Great Moments in Journalism with Michael Errington

Yesterday, Michael Arrington reported on TechCrunch that BitTorrent creator Bram Cohen is definitely on his way out at the company of the same name. He then bragged about how he and blogger Om Malik had scooped CNET:

While CNET writers were all cozy in bed last night, Om and I were competing to break the Bittorent story. That's why blogs will win, and CNET will lose.

Today, Arrington posted a correction:

In a very tense conversation with Bram Cohen and BitTorrent's Director of Communications, Lily Lin, today, the company made it clear that Bram is with the company for the long haul. They would not comment on the CEO search.

Cohen told P2PNet, "I'm still happily on board at BitTorrent, and not going anywhere."

Meme Starts and Ends With Me

Scott Eric Kaufman, a graduate student at UC-Irvine, is begging bloggers to link to one of his posts so that he can measure the speed of memes around the Internet for a talk he's giving at the 2006 Modern Language Association convention.

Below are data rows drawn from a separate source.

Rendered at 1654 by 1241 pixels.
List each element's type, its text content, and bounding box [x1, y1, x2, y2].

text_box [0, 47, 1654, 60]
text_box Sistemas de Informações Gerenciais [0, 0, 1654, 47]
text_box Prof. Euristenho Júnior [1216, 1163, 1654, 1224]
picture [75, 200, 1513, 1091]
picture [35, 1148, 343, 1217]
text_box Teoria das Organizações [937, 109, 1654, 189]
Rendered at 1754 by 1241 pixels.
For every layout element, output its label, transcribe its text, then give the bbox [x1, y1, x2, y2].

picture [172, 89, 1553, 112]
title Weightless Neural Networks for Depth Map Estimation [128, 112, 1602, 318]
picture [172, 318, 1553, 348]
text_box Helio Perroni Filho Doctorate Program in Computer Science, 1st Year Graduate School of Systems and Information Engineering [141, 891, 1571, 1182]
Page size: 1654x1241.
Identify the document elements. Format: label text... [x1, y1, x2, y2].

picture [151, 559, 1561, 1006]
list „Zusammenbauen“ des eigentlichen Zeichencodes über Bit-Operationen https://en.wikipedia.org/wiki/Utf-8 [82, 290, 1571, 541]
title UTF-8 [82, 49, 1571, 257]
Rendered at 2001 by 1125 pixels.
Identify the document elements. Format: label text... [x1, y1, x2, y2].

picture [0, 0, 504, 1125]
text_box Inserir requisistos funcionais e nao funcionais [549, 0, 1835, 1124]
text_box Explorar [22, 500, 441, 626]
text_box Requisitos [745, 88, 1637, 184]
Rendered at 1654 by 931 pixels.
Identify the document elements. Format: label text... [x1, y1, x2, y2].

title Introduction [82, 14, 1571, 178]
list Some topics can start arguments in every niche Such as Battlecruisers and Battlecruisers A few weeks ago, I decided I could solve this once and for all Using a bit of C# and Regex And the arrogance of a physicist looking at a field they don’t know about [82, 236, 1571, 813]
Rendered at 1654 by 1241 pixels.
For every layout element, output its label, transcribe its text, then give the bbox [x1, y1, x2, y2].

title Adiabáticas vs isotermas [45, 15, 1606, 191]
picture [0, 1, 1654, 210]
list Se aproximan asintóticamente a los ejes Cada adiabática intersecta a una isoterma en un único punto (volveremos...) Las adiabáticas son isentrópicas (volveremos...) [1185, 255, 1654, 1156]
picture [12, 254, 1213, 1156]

Asking people to do something and pass it around is too MySpacey (answer this question on your site and tell 10 people you know to do the same: "If you could borrow any living person's organ, which one would you take and what would you do with it?").

But in this case, Kaufman deserves our support because he wrote the following sentence:

Contra blog-triumphal models of memetic bootstrapping, I believe most memes are -- to borrow a term from Daniel Dennett's rebuttal of punctuated equilibrium -- "skyhooked" into prominence by high-traffic blogs.

I miss college.

Atom and RSS Go Together Like Peanut Butter and Bananas

When Randy Charles Morin and I were trying to wrap up the RSS Autodiscovery specification, we removed references to Atom to avoid discord. Telling Atom publishers how to implement autodiscovery while they're working on their own spec seemed like a good way to spark a war between syndication formats worse than "Dick York vs. Dick Sargent" or "let the rabbit eat Trix."

Naturally, our decision angered Atom developers.

Sam Ruby:

Push the reset button, and get a better attitude.

I thought I had the right attitude. Even though I am the chairman of the RSS Advisory Board, I love Atom so much I should marry it. They've done good work and I want the board to support it in any area where there's common ground. A unified autodiscovery specification for Atom, RSS 1.0 and RSS 2.0 is the best possible outcome.

I contributed three proposals this morning to the Atom autodiscovery specification currently under draft:

Every page of the RSS board's web site includes a link to Atom and RSS 1.0. The same isn't true in reverse -- we're not getting link love from them yet -- but I felt like it was important to declare peace between our dialects.

As far as I'm concerned, the syndication wars are over and everybody won.